Было это в прошлом году. В памяти услужливо возникает образ лохмоногого сивого мерина Вергиле. Нынешним летом его «пустили, на шашлыки», как, смеясь, говорили люди из той полевой бригады, в которой отведали его мяса. За зиму он вовсе обленился, а скорее обессилел от старости, заупрямился и не смог таскать копны для огромного колхозного зарода на одной из лесных делянок. Черткиш его таким уже не видела. Он ей помнится по прошлому году.

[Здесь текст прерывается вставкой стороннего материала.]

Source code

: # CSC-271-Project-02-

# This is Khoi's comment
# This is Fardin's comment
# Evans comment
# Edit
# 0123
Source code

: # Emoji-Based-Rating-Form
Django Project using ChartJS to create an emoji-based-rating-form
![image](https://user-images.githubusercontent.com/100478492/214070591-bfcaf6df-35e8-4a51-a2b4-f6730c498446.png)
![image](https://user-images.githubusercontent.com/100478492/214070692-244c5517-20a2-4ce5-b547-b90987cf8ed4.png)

В прошлый год она ездила на нем в урочище Ак-Айры за дровами. Там и наткнулась на два гладкоствольных, ошкуренных бревна возле самой дороги, неизвестно кем оставленных на произвол судьбы. Каким образом она одна — без чьей-либо помощи — смогла взвалить их на телегу, запряженную смирным Бергиле, Черткиш не может объяснить до сих пор! То ли она не подозревала в себе той ловкости и сноровки, которые тогда проявились, — как бы там ни было, Черткиш взгромоздила эти бревна на застонавшую под тяжестью телегу, нещадно скрипевшую и стонавшую на все голоса, и привезла их домой. Самое удивительное было в том, что этот ленивый Бергиле тащил их с легкостью необыкновенной. Черткиш особенно его и не понукала, а тем более не хваталась за кнут. Она шла рядом со старой конягой и, поминутно оглядываясь на вздымающиеся на неровностях дороги бревна, выговаривала ему, срываясь на шепот: «Ну, Бергиле... Ах, ты, мой славный Бергиле... Еще, еще чуть-чуть, мой старичок!» И сивый, с клешнявыми уродливыми ногами меринок, как бы согласно кивая головой, натужно тянул этот неслыханный груз, лишь испуганно вздрагивая и кося красным глазом назад, когда телега подпрыгивала или кренилась на глубоком ухабе.